━━━━━ TEXT EXCERPT

Question

Find the equation of the tangent and the normal to the following curves at the indicated points: 

x = 3 cos θ – cos³ θ, y = 3 sin θ – sin³θ

Answer 1

finding slope of the tangent by differentiating x and y with respect to theta

\(\frac{dx}{d\theta}=-3\sin\theta+3\cos^2\theta\sin\theta\)

\(\frac{dy}{d\theta}=3\cos\theta-3\sin^2\theta\cos\theta\)

Now dividing \(\frac{dy}{d\theta}\) and \(\frac{dx}{d\theta}\) to obtain the slope of tangent

\(\frac{dy}{dx}\)\(=\frac{3\cos\theta-3sin^2\theta\cos\theta}{-3\sin\theta+3cos^2\theta\sin\theta}\)\(=-\tan^3\theta\)

m(tangent) at theta is\(=-\tan^3\theta\)

normal is perpendicular to tangent so, m₁m₂ = – 1

m(normal) at theta is cot³θ

equation of tangent is given by y – y₁ = m(tangent)(x – x₁)

y - 3 sin θ + sin³ θ = -tan³ θ(x - 3cos θ + 3cos³ θ)

equation of normal is given by y – y₁ = m(normal)(x – x₁)

y - 3 sin θ + sin³ θ = cot³ θ(x - 3cos θ + 3cos³ θ)

━━━━━━━━━━
━━━━━ MATERIAL SUPPLIED

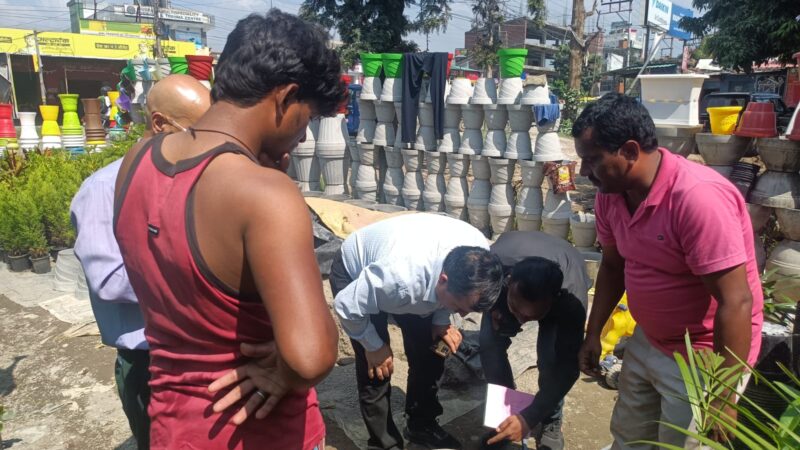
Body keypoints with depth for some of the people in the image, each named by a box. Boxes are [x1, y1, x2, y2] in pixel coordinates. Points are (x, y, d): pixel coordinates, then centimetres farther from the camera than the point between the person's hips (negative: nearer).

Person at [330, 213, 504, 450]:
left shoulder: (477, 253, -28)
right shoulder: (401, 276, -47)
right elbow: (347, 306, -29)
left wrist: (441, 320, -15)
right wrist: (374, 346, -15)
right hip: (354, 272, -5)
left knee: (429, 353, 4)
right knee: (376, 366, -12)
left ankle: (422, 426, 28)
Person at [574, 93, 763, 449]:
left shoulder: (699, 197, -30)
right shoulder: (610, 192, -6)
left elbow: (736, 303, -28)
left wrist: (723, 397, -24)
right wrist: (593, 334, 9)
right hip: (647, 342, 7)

━━━━━━━━━━
━━━━━ MATERIAL SUPPLIED

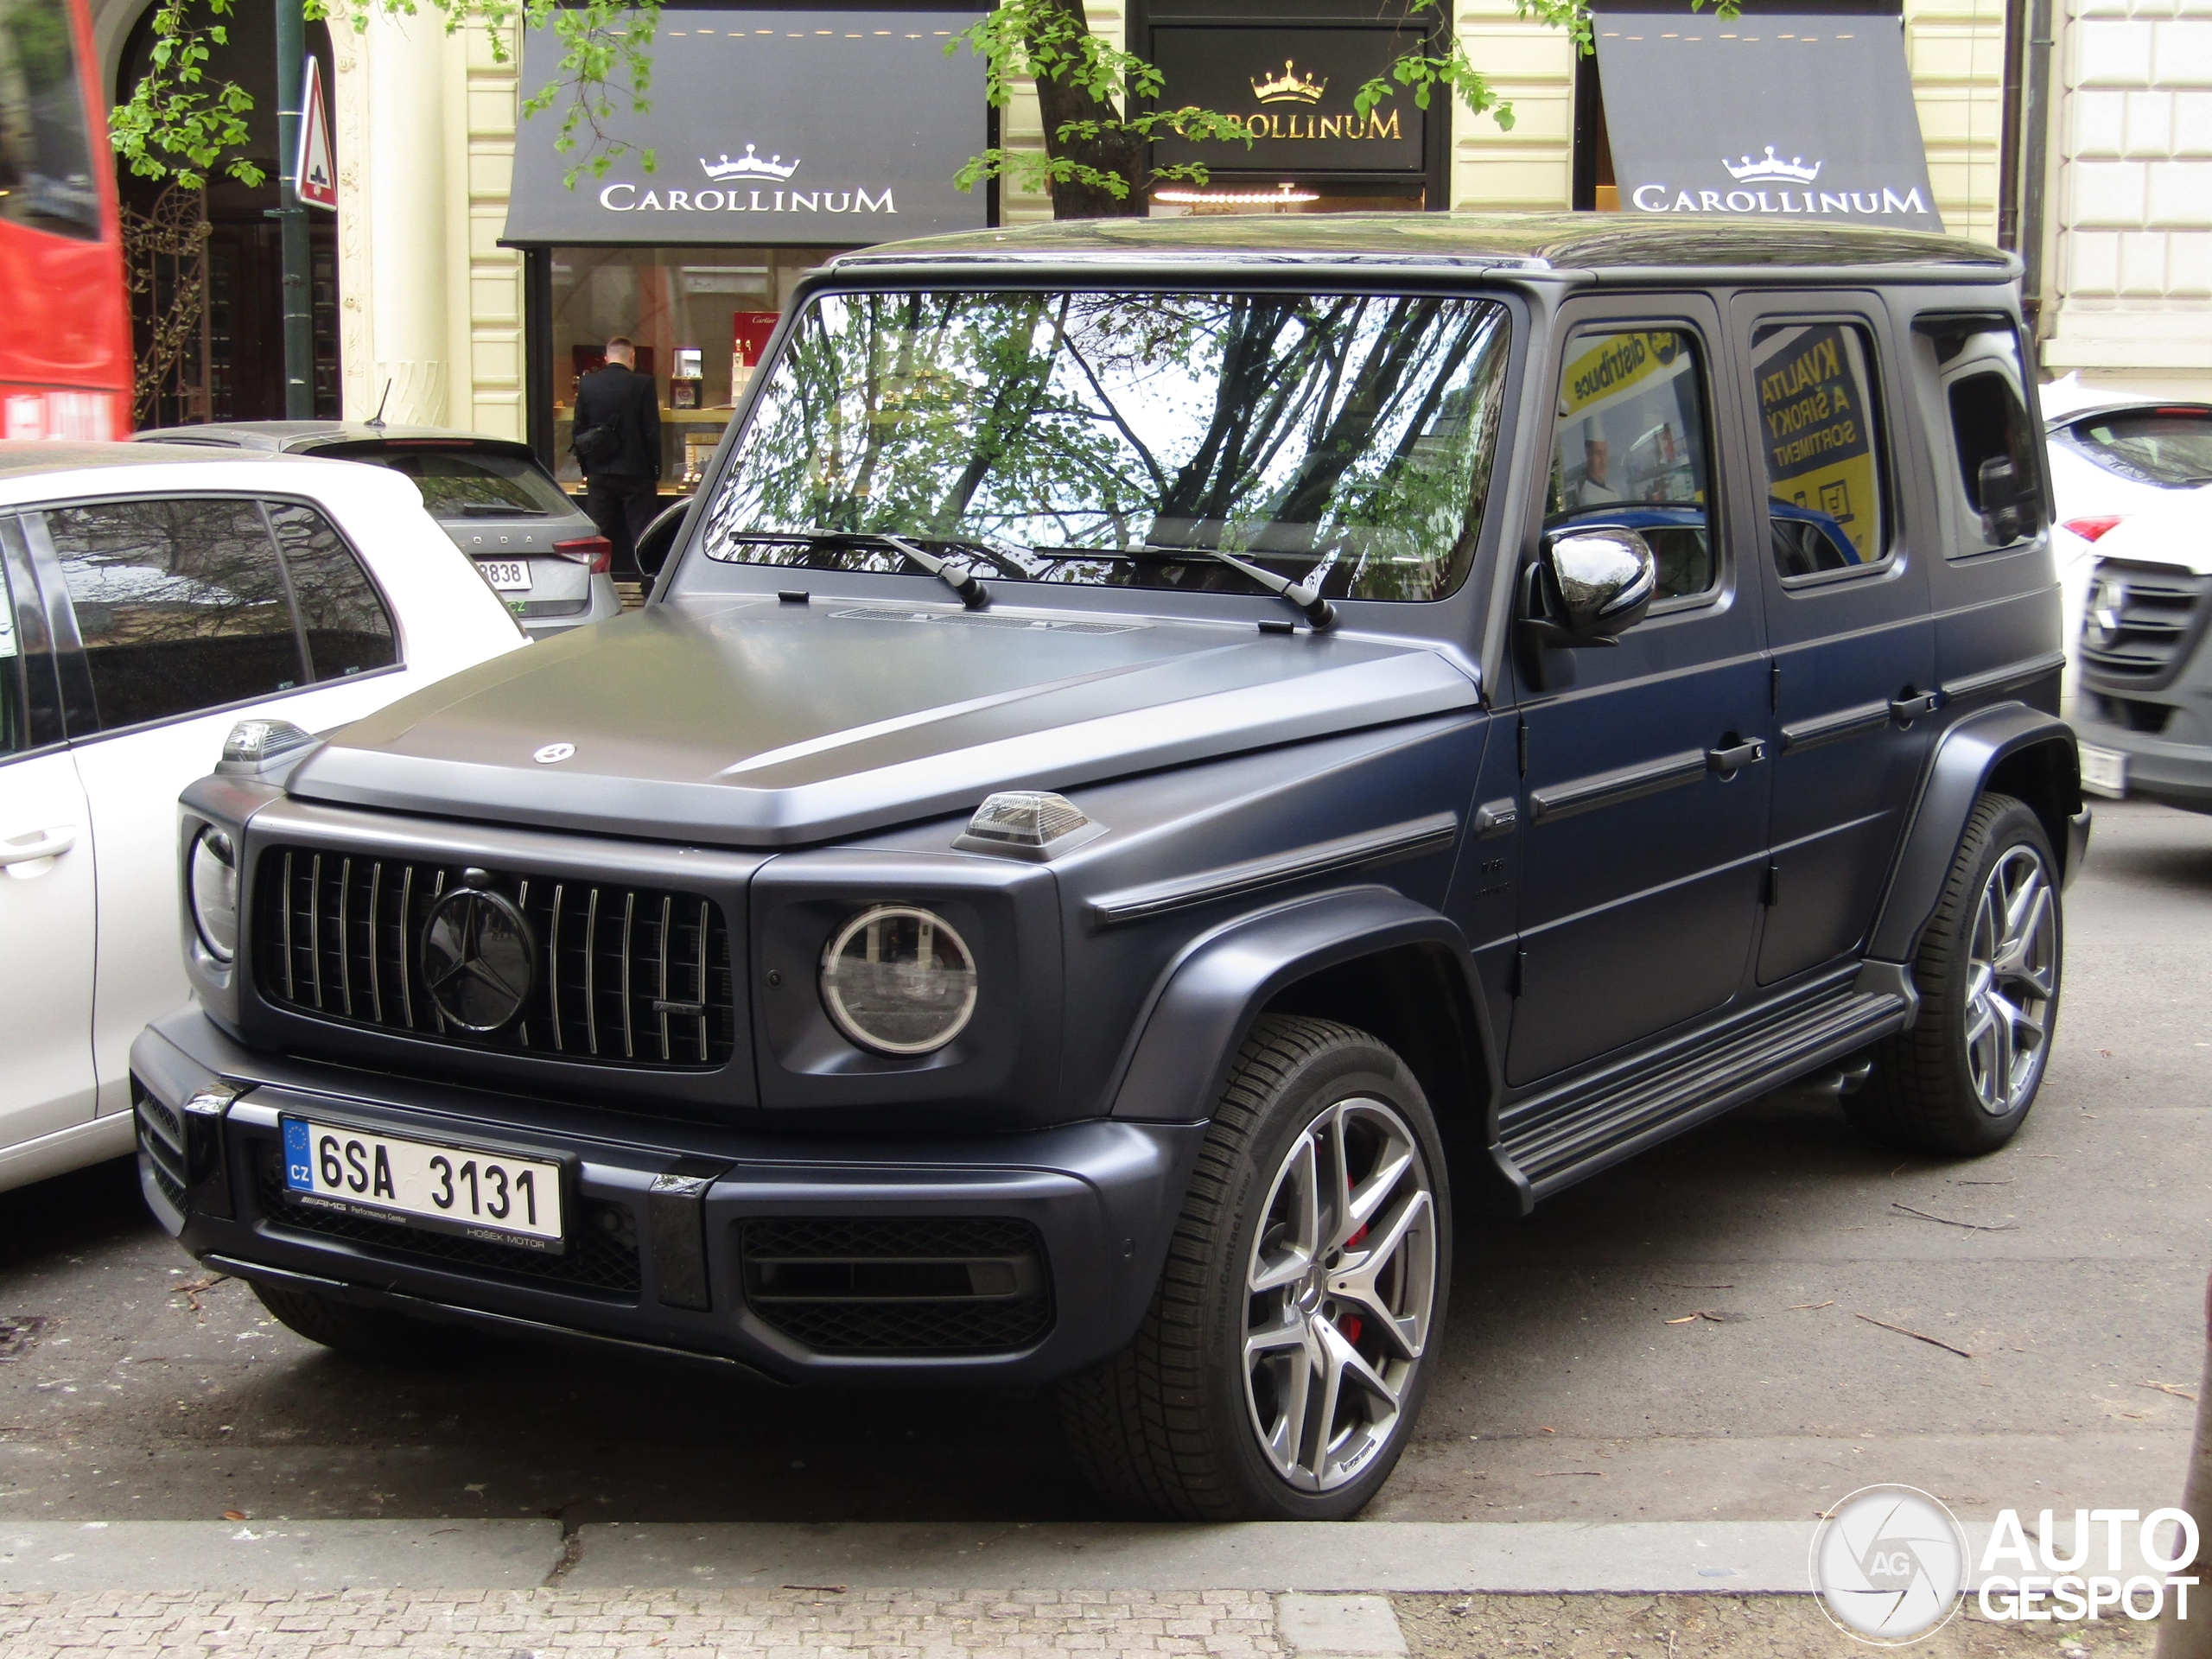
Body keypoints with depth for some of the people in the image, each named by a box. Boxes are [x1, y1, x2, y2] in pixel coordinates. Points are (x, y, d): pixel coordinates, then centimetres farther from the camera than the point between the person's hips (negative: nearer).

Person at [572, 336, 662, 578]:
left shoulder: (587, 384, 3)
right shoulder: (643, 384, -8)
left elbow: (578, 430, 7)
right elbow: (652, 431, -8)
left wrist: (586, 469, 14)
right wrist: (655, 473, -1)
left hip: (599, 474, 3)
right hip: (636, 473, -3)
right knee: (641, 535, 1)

━━━━━━━━━━

TASK: Copy the passage of the tangent and normal solution above, from "m(tangent) at theta" to "-tan³ θ(x - 3cos θ + 3cos³ θ)", word for word.

SOLUTION TO THIS PROBLEM:
m(tangent) at theta is\(=-\tan^3\theta\)

normal is perpendicular to tangent so, m₁m₂ = – 1

m(normal) at theta is cot³θ

equation of tangent is given by y – y₁ = m(tangent)(x – x₁)

y - 3 sin θ + sin³ θ = -tan³ θ(x - 3cos θ + 3cos³ θ)